[CHAPTER III.]

THE young people were careful to have their room in a state of very unusual order on the following afternoon when their mother entered to spend the twilight hour with them and to continue her story. The small cousins were too much occupied with the many treasures of the doll's house to be much in the way.

"Go on as quickly as you can, mother," said Jack. "It seemed horrid to leave poor Lizzie and her parcels at that station last night, and crying, too, for want of a penny. I wish I had been there; I would have carried all her biggest parcels, and given her my new penny that Flossie thought of so little consequence last night."

"If it had not been lost past recovery, through the hole in your pocket, Jack," remarked Madge, the housewife. "But there is this about dear old Jack: his sympathy means something, and he will help as well as talk if there is anything he can do."

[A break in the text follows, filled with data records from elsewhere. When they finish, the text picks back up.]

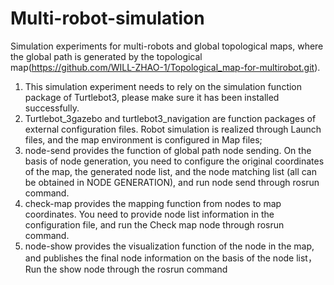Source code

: # Multi-robot-simulation
Simulation experiments for multi-robots and global topological maps, where the global path is generated by the topological map(https://github.com/WILL-ZHAO-1/Topological_map-for-multirobot.git).

1. This simulation experiment needs to rely on the simulation function package of Turtlebot3, please make sure it has been installed successfully.
2. Turtlebot_3gazebo and turtlebot3_navigation are function packages of external configuration files. Robot simulation is realized through Launch files, and the map environment is configured in Map files;
3. node-send provides the function of global path node sending. On the basis of node generation, you need to configure the original coordinates of the map, the generated node list, and the node matching list (all can be obtained in NODE GENERATION), and run node send through rosrun command.
4. check-map provides the mapping function from nodes to map coordinates. You need to provide node list information in the configuration file, and run the Check map node through rosrun command.
5. node-show provides the visualization function of the node in the map, and publishes the final node information on the basis of the node list，Run the show node through the rosrun command

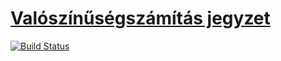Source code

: # [Valószínűségszámítás jegyzet](https://bme-notes.github.io/#valszam)

[![Build Status](https://travis-ci.org/bme-notes/valszam.svg?branch=master)](https://travis-ci.org/bme-notes/valszam)
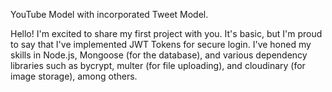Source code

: YouTube Model with incorporated Tweet Model.


Hello! I'm excited to share my first project with you. It's basic, but I'm proud to say that I've implemented JWT Tokens for secure login. I've honed my skills in Node.js, Mongoose (for the database), and various dependency libraries such as bycrypt, multer (for file uploading), and cloudinary (for image storage), among others.




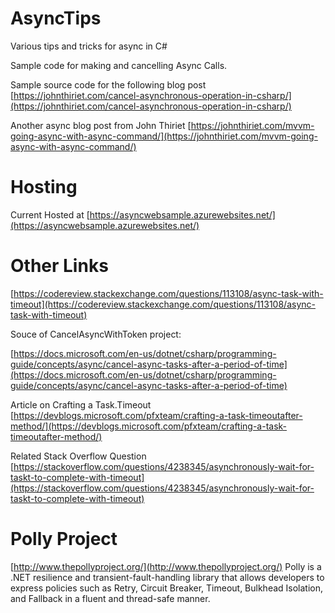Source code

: # AsyncTips
Various tips and tricks for async in C#

Sample code for making and cancelling Async Calls. 

Sample source code for the following blog post 
[https://johnthiriet.com/cancel-asynchronous-operation-in-csharp/](https://johnthiriet.com/cancel-asynchronous-operation-in-csharp/)

Another async blog post from John Thiriet
[https://johnthiriet.com/mvvm-going-async-with-async-command/](https://johnthiriet.com/mvvm-going-async-with-async-command/)

# Hosting
Current Hosted at [https://asyncwebsample.azurewebsites.net/](https://asyncwebsample.azurewebsites.net/)
# Other Links

[https://codereview.stackexchange.com/questions/113108/async-task-with-timeout](https://codereview.stackexchange.com/questions/113108/async-task-with-timeout)

Souce of CancelAsyncWithToken project:

[https://docs.microsoft.com/en-us/dotnet/csharp/programming-guide/concepts/async/cancel-async-tasks-after-a-period-of-time](https://docs.microsoft.com/en-us/dotnet/csharp/programming-guide/concepts/async/cancel-async-tasks-after-a-period-of-time)

Article on Crafting a Task.Timeout
[https://devblogs.microsoft.com/pfxteam/crafting-a-task-timeoutafter-method/](https://devblogs.microsoft.com/pfxteam/crafting-a-task-timeoutafter-method/)

Related Stack Overflow Question
[https://stackoverflow.com/questions/4238345/asynchronously-wait-for-taskt-to-complete-with-timeout](https://stackoverflow.com/questions/4238345/asynchronously-wait-for-taskt-to-complete-with-timeout)

# Polly Project
[http://www.thepollyproject.org/](http://www.thepollyproject.org/)
Polly is a .NET resilience and transient-fault-handling library that allows developers to express policies such as Retry, Circuit Breaker, Timeout, Bulkhead Isolation, and Fallback in a fluent and thread-safe manner.

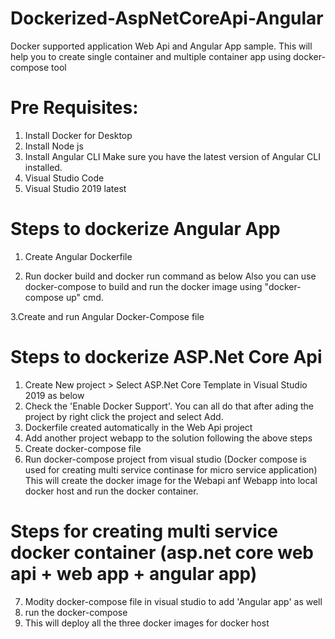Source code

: # Dockerized-AspNetCoreApi-Angular
Docker supported application Web Api and Angular App sample.
This will help you to create single container and multiple container app using docker-compose tool

# Pre Requisites:
1. Install Docker for Desktop
2. Install Node js
3. Install Angular CLI Make sure you have the latest version of Angular CLI installed.
4. Visual Studio Code
5. Visual Studio 2019 latest 

# Steps to dockerize Angular App

1. Create Angular Dockerfile 

2. Run docker build and docker run command as below
   Also you can use docker-compose to build and run the docker image using "docker-compose up" cmd.
   
3.Create and run Angular Docker-Compose file 

# Steps to dockerize ASP.Net Core Api

1. Create New project > Select ASP.Net Core Template in Visual Studio 2019 as below
2. Check the 'Enable Docker Support'. You can all do that after ading the project by right click the project and select Add.
3. Dockerfile created automatically in the Web Api project
4. Add another project webapp to the solution following the above steps
5. Create docker-compose file
6. Run docker-compose project from visual studio (Docker compose is used for creating multi service continase for micro service application)
    This will create the docker image for the Webapi anf Webapp into local docker host and run the docker container.

# Steps for creating multi service docker container (asp.net core web api + web app + angular app)
7. Modity docker-compose file in visual studio to add 'Angular app' as well
8. run the docker-compose
9. This will deploy all the three docker images for docker host 


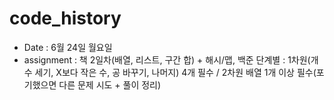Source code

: # code_history

- Date : 6월 24일 월요일
- assignment : 책 2일차(배열, 리스트, 구간 합) + 해시/맵, 백준 단계별 : 1차원(개수 세기, X보다 작은 수, 공 바꾸기, 나머지) 4개 필수 / 2차원 배열 1개 이상 필수(포기했으면 다른 문제 시도 + 풀이 정리)
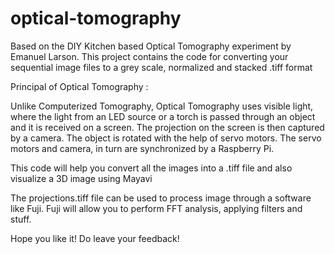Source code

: # optical-tomography
Based on the DIY Kitchen based Optical Tomography experiment by Emanuel Larson. This project contains the code for converting your sequential image files to a grey scale, normalized and stacked .tiff format

Principal of Optical Tomography :

Unlike Computerized Tomography, Optical Tomography uses visible light, where the light from an LED source or a torch is passed through an object and it is received on a screen. The projection on the screen is then captured by a camera. The object is rotated with the help of servo motors. The servo motors and camera, in turn are synchronized by a Raspberry Pi.

This code will help you convert all the images into a .tiff file and also visualize a 3D image using Mayavi

The projections.tiff file can be used to process image through a software like Fuji. Fuji will allow you to perform FFT analysis, applying filters and stuff.

Hope you like it! Do leave your feedback!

"I am sure of that," said mamma.

We will go back twenty years, and to Lizzie Northcote. I think I only told you her Christian name last night. Probably if she had spoken to one of the porters, he would have helped her out of the trifling difficulty; but the girl naturally spoke first to a lady, as the least likely to refuse her request. She was wiping away the tears which the coarse refusal had brought into her eyes, when, on looking up, she noticed a stout, ruddy-faced country gentleman observing her attentively. He had been about the station almost as long as herself, and appeared to be waiting for someone. He was a man in the full vigour of life and health, though his crisp hair was tinged with gray, and in his face there was a fatherly expression that reminded Lizzie of her own dear parent in their Lincolnshire home.

She was about making up her mind to speak to him, when he addressed her. "What is your trouble, dear child?" said he. "Anything I can do for you? You need not be afraid to speak; I have had children of my own, and still have one dear lass about your age. I wish her cheeks were half as rosy as yours."

There was a tinge of sadness about the last words, but there was no mistaking the manly, sympathetic ring of that kindly voice. Lizzie felt that she had found the friend she wanted, and she told her story in a few words, but did not ask her listener for a penny. There was no need to do that. Almost before she had finished, his hand was in his pocket, as he asked the name of the station at which she wished to alight; and, as soon as he knew it, he went to the booking-window, obtained a ticket, and placed it in the girl's hand.

"I don't know how to thank you enough," she said, half-laughing, half-crying. "It seemed so absurd to be kept here for want of a penny—to become a beggar for it, and to be refused, when I had the worth of so much money about me."

"Do not thank me at all, my child," said the gentleman. "But may I ask whether you sought help from the lady to whom you spoke?"